■ What you need to do:
**A)** Reproduce the forum thread on saving variable labels with a data frame between "Ok, I misunderstood" and "as rds files.", inclusive, switching "metadata" to "annotations".
**B)** In the forum thread on saving variable labels with a data frame, which package's label function is suggested for attaching a label to each column?
**C)** Write the next part of the forum thread on saving variable labels with a data frame.

■ Document section:
Possible to save variable labels with data frame?

I am currently working on a project that involves reading a lot of Stata files (282 at last count). I have no problems with automating that part, but since I need to split the project up into multiple files, I need to save the data frames I generate for later analysis. My problem is whether it is possible to save the variable labels that come with the original data. Currently, I use write_rds but that does not keep the variable label. I guess I could save them back to a Stata file, but that somehow seems like a backward way of going about it. Any suggestions would be much appreciated.

I don't know about Stata files, but you could use purrr with map_dfr() and setnames().

2 Likes

Thank you, but I already have the variable names and the labels thanks to haven. What I am looking for is some way of saving the data frame, including the labels, to my computer so I can have another script load the data frame and the labels would still be there. Using write_rds, only the variable names are saved.

Ok, I misunderstood what you were after.

If you save("yourdata.RData") and load("yourdata.RData") then the names of the dataframes are maintained.

Otherwise I'm not sure what you mean by labels.

1 Like

When you say "labels" do you mean metadata that provides additional information about each column in a data frame? If so, you might check out the label function in the Hmisc package. label creates a label attribute to a data frame that can store a metadata label for each column. There's also a contents function for storing general metadata about an object. These attributes become part of the data frame and persist when you write/read the data as rds files.

■ Records:
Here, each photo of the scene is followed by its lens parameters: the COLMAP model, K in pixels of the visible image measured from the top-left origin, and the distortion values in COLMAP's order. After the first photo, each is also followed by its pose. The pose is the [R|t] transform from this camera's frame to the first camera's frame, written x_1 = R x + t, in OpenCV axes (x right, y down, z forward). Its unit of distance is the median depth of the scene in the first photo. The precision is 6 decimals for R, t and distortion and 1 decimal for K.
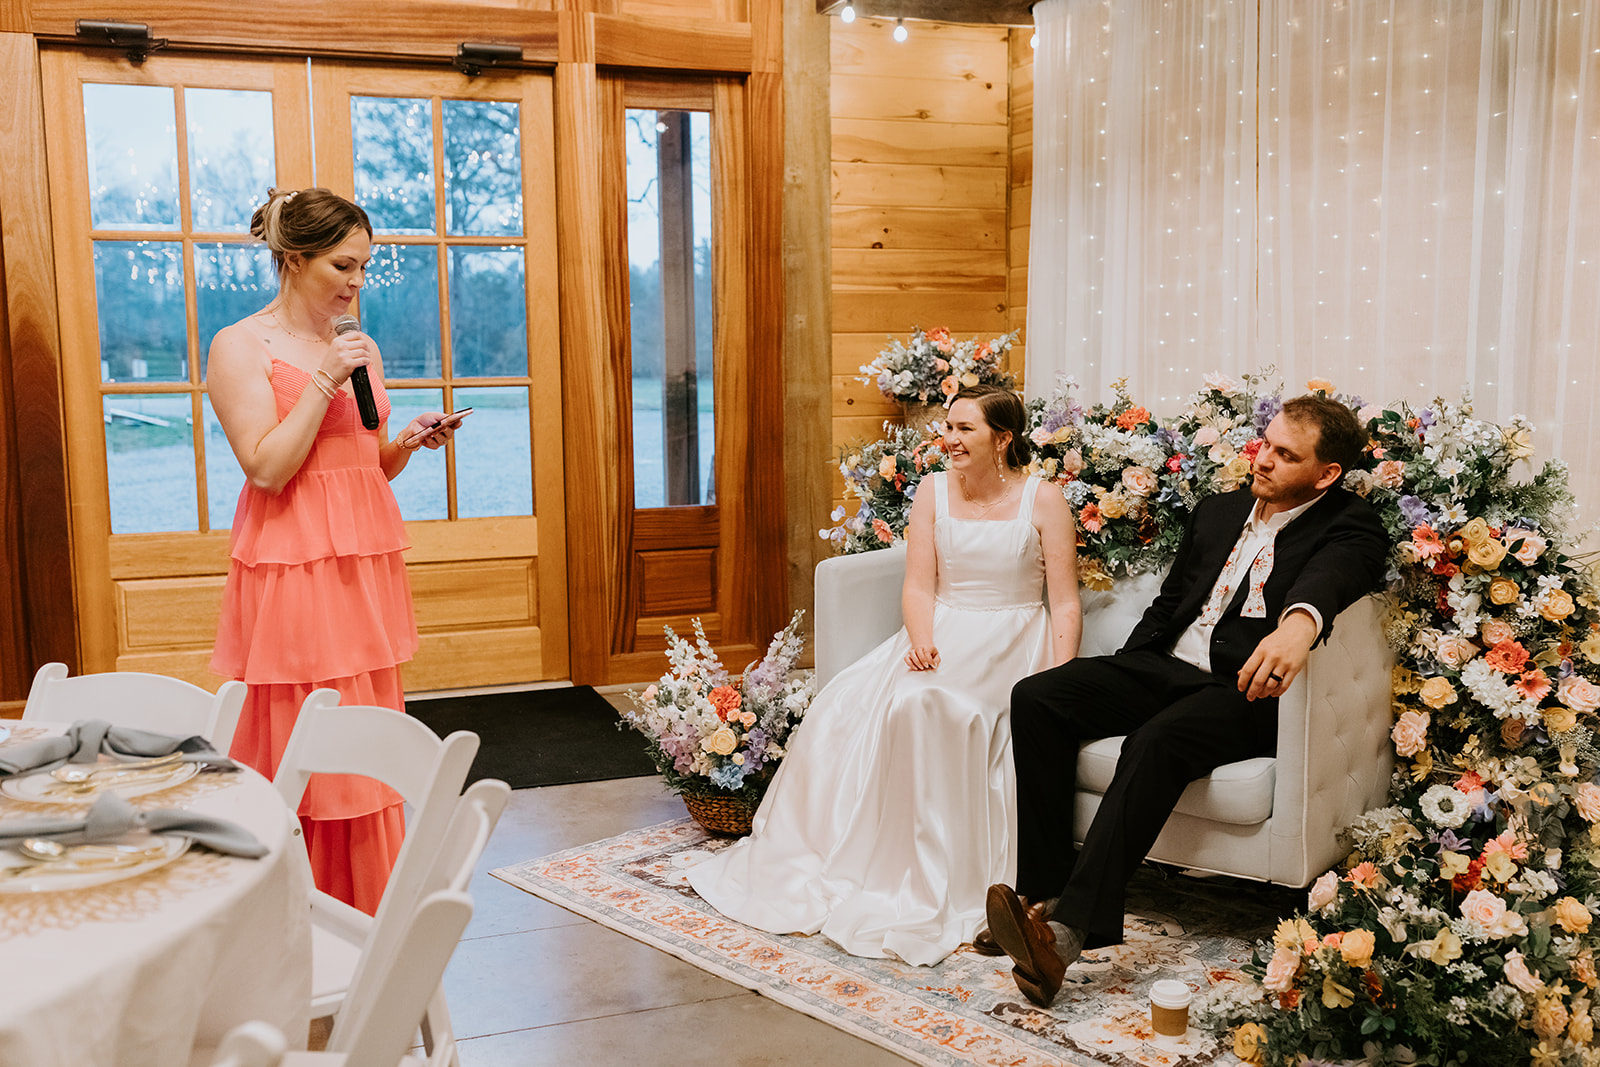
lens RADIAL K [[1541.5, 0, 795.9], [0, 1541.5, 541.0], [0, 0, 1]] dist [0.007441, 0.004942]
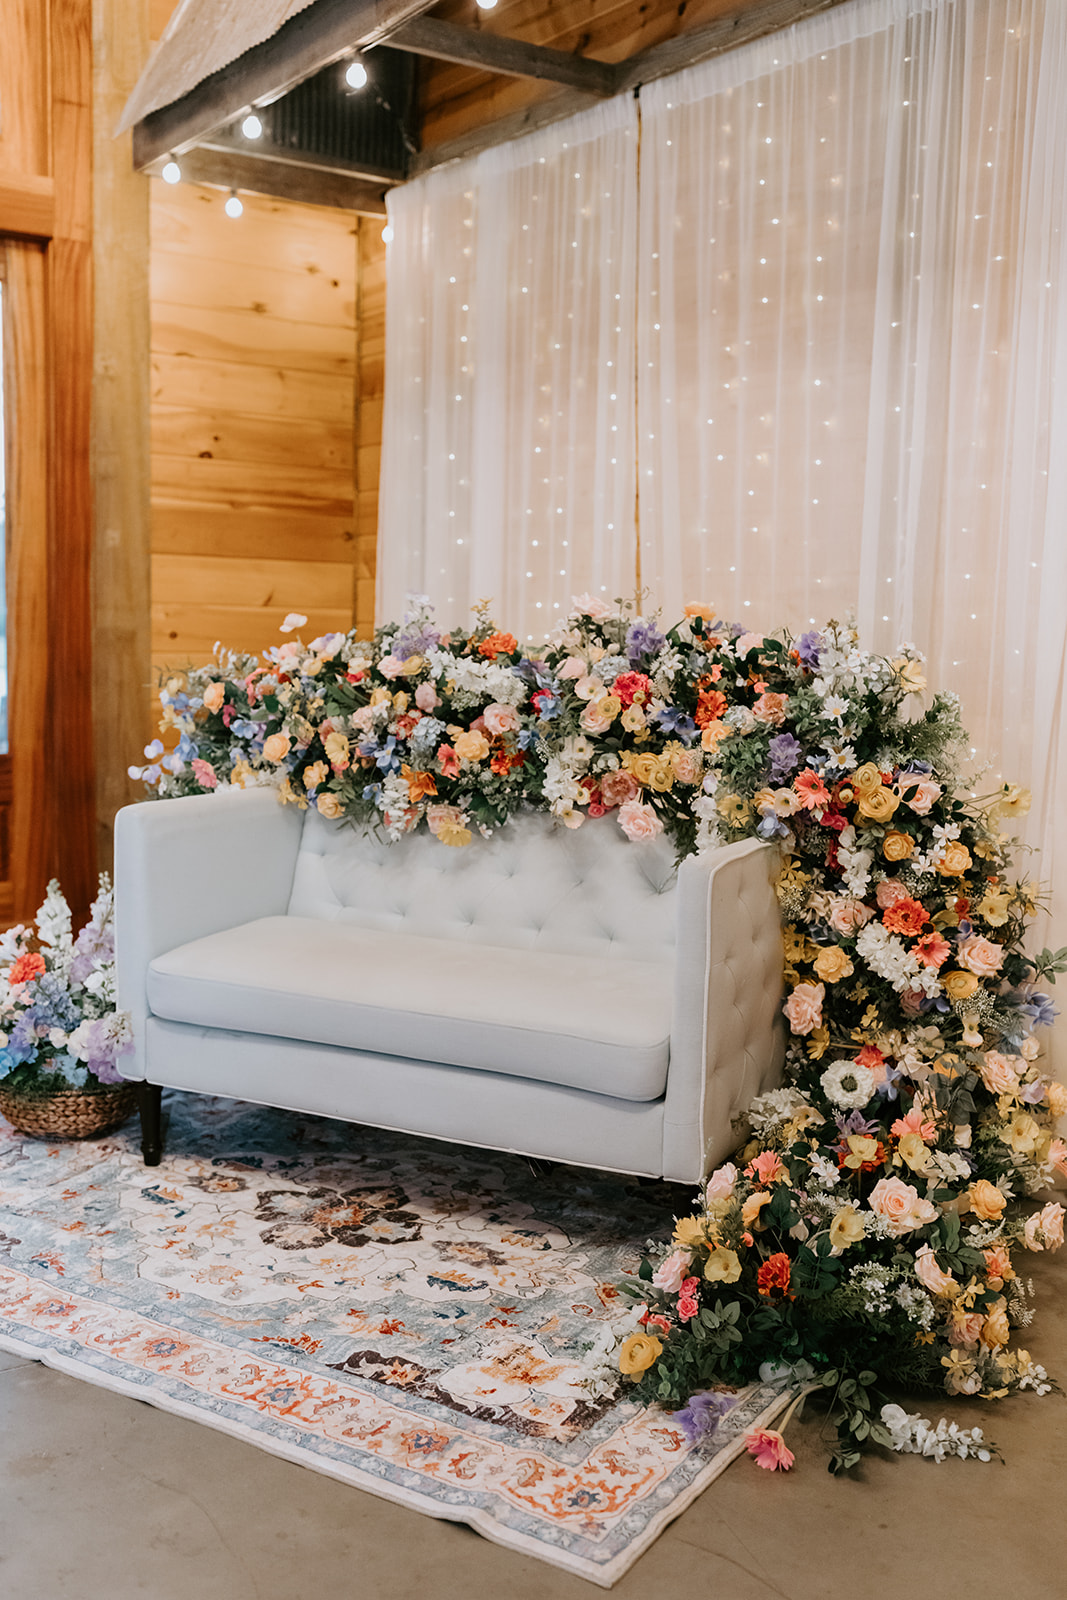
lens RADIAL K [[1615.5, 0, 533.5], [0, 1615.5, 800.0], [0, 0, 1]] dist [0.040320, -0.025867]
pose [[0.969387, 0.008129, 0.245405, 0.009799], [-0.005482, 0.999919, -0.011468, 0.011733], [-0.245478, 0.009771, 0.969353, 0.078681]]
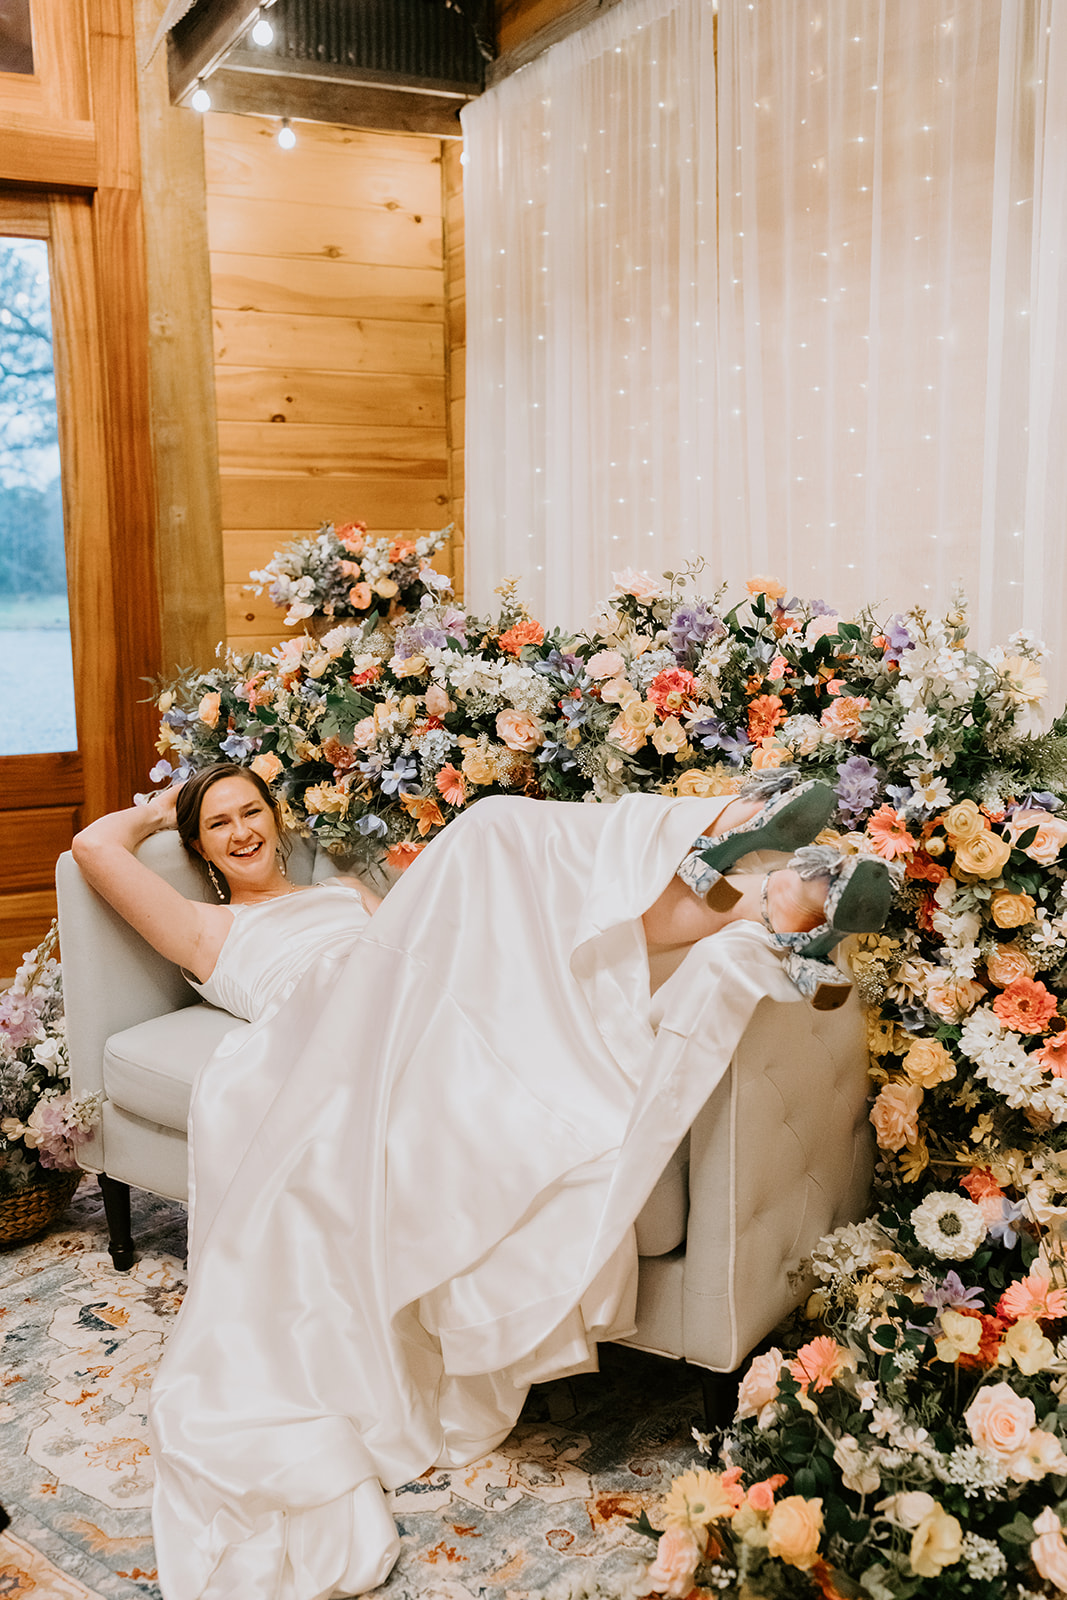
lens RADIAL K [[1541.5, 0, 539.7], [0, 1541.5, 805.5], [0, 0, 1]] dist [0.007441, 0.004942]
pose [[0.993342, -0.020482, 0.113367, 0.096387], [0.017089, 0.999379, 0.030823, -0.016200], [-0.113928, -0.028680, 0.993075, 0.202497]]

■ Outputs by task:
**A)**
Ok, I misunderstood what you were after.

If you save("yourdata.RData") and load("yourdata.RData") then the names of the dataframes are maintained.

Otherwise I'm not sure what you mean by labels.

1 Like

When you say "labels" do you mean annotations that provides additional information about each column in a data frame? If so, you might check out the label function in the Hmisc package. label creates a label attribute to a data frame that can store a annotations label for each column. There's also a contents function for storing general annotations about an object. These attributes become part of the data frame and persist when you write/read the data as rds files.

**B)** The Hmisc package.

**C)**
I haven't really used this type of metadata feature before, but I think there are a few other packages that have similar features. You can also create attributes for any R object if you want to write your own function(s) for custom metadata storage. The Advanced R book has a section on this.

Thank you @martin.R and @joels. It turns out that there is a known issue with bind_rows where it sometimes strips data frame attributes like variable labels. Here, I mean "variable labels" as in the Stata sense, a description of the variable in addition to the variable name. In Stata, they allow for a convenient way to make, for example, table and graph legends. I am still adjusting to R when it comes to specific features that I relied on in Stata.

The package [sjlabelled](https://cran.r-project.org/web/packages/sjlabelled/index.html) has a command for getting variable and factor labels, so I am probably just going to save those and then reapply then once I am all done with bind_rows.

Thank you both for the suggestions.